→ **Entries supplied**
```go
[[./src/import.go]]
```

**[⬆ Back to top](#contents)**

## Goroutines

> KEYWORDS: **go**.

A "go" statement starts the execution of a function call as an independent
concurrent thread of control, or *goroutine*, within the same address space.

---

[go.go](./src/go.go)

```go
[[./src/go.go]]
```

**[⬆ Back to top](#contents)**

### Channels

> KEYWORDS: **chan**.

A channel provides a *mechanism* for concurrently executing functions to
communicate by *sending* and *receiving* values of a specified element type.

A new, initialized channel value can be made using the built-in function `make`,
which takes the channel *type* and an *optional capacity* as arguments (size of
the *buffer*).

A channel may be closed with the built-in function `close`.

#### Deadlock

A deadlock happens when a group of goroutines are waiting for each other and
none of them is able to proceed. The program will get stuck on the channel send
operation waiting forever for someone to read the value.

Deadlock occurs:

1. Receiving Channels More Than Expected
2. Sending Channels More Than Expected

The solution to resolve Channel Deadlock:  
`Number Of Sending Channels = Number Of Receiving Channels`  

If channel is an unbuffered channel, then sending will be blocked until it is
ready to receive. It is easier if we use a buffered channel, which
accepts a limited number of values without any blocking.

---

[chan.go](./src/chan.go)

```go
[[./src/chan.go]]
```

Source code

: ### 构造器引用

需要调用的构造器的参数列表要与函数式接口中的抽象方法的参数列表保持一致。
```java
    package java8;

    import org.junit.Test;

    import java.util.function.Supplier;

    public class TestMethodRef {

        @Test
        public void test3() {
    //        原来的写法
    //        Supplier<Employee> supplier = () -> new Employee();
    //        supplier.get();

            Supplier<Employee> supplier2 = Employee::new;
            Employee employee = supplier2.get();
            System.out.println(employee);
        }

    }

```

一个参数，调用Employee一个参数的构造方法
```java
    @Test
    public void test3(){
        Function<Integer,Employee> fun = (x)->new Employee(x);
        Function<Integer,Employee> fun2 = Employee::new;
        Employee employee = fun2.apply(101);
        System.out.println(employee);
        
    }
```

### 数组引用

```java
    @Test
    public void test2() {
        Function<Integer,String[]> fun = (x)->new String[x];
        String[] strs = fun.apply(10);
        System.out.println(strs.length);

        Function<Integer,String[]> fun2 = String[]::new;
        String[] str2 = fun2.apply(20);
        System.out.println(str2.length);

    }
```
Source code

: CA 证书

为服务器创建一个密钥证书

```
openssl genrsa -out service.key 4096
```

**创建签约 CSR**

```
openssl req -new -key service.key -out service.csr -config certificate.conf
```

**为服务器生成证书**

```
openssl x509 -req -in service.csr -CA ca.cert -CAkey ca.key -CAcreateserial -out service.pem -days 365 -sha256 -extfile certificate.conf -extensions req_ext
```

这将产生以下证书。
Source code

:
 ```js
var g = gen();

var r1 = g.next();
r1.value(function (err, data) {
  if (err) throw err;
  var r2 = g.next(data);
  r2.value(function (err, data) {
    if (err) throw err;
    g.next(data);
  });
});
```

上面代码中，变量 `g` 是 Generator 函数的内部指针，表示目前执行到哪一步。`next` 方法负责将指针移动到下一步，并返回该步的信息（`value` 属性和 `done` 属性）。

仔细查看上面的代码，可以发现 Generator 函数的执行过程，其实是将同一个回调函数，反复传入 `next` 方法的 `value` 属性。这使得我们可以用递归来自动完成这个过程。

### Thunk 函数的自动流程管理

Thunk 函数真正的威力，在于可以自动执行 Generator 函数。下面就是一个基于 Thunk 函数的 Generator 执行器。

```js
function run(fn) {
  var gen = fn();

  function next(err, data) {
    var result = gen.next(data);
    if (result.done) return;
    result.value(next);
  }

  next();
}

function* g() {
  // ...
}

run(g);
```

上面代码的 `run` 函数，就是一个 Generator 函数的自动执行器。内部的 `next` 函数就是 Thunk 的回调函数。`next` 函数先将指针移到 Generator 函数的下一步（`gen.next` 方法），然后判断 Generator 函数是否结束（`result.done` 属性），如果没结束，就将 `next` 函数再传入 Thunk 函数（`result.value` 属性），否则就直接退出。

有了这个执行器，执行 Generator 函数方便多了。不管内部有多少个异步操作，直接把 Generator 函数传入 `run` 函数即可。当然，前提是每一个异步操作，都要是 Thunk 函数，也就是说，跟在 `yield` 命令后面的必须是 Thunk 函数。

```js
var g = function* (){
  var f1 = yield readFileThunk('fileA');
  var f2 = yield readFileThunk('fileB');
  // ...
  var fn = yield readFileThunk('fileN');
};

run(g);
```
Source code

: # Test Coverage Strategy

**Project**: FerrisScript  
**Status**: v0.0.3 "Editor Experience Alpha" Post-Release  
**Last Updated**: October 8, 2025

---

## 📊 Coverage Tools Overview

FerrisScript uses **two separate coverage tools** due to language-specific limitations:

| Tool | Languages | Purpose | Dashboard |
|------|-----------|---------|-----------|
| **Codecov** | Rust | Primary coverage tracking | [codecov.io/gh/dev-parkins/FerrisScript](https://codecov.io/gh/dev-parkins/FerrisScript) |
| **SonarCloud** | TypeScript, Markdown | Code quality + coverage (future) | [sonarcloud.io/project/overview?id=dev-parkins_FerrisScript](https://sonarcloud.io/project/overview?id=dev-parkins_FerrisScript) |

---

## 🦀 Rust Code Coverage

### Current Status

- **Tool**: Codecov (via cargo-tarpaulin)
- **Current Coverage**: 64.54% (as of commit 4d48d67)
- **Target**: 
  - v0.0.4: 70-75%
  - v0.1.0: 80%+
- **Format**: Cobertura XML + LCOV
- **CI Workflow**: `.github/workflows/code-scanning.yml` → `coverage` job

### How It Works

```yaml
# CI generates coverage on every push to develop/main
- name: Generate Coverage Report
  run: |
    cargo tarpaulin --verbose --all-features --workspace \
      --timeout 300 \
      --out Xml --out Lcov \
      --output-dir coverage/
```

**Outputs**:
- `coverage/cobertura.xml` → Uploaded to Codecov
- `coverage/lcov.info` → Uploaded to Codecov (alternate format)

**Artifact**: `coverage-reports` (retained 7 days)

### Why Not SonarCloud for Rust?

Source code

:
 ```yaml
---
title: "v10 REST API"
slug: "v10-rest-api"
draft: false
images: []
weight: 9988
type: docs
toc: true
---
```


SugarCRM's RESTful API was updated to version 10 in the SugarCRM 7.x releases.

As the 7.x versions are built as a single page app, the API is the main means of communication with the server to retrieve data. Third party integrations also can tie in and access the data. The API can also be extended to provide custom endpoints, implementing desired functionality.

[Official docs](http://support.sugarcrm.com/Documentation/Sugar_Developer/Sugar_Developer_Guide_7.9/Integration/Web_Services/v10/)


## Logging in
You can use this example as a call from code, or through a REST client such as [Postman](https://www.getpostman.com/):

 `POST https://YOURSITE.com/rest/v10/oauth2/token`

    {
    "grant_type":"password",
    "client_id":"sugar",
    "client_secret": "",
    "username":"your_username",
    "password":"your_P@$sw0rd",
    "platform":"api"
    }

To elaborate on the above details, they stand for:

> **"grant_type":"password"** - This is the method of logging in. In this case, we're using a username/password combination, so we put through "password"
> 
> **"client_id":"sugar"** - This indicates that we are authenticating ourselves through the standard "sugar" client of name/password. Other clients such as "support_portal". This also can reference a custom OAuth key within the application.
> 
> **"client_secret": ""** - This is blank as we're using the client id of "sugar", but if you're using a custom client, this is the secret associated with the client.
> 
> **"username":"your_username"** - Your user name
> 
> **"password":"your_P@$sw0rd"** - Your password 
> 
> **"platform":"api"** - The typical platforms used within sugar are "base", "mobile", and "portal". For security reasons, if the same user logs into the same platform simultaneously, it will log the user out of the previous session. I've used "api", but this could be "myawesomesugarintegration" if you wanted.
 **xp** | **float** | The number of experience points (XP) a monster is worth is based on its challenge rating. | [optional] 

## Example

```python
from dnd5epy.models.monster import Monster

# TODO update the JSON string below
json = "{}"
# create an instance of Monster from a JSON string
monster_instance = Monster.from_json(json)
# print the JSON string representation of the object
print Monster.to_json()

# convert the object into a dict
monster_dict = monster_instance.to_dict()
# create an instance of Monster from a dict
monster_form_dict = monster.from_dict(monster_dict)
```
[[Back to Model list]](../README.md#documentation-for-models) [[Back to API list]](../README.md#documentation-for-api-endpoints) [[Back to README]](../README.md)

→ **Task objective**
The assignment is to restate, word for word, each line from the one containing "with the client." through the final line of the material above.

→ **Expected answer**
> **"client_secret": ""** - This is blank as we're using the client id of "sugar", but if you're using a custom client, this is the secret associated with the client.
> 
> **"username":"your_username"** - Your user name
> 
> **"password":"your_P@$sw0rd"** - Your password 
> 
> **"platform":"api"** - The typical platforms used within sugar are "base", "mobile", and "portal". For security reasons, if the same user logs into the same platform simultaneously, it will log the user out of the previous session. I've used "api", but this could be "myawesomesugarintegration" if you wanted.
 **xp** | **float** | The number of experience points (XP) a monster is worth is based on its challenge rating. | [optional] 

## Example

```python
from dnd5epy.models.monster import Monster

# TODO update the JSON string below
json = "{}"
# create an instance of Monster from a JSON string
monster_instance = Monster.from_json(json)
# print the JSON string representation of the object
print Monster.to_json()

# convert the object into a dict
monster_dict = monster_instance.to_dict()
# create an instance of Monster from a dict
monster_form_dict = monster.from_dict(monster_dict)
```
[[Back to Model list]](../README.md#documentation-for-models) [[Back to API list]](../README.md#documentation-for-api-endpoints) [[Back to README]](../README.md)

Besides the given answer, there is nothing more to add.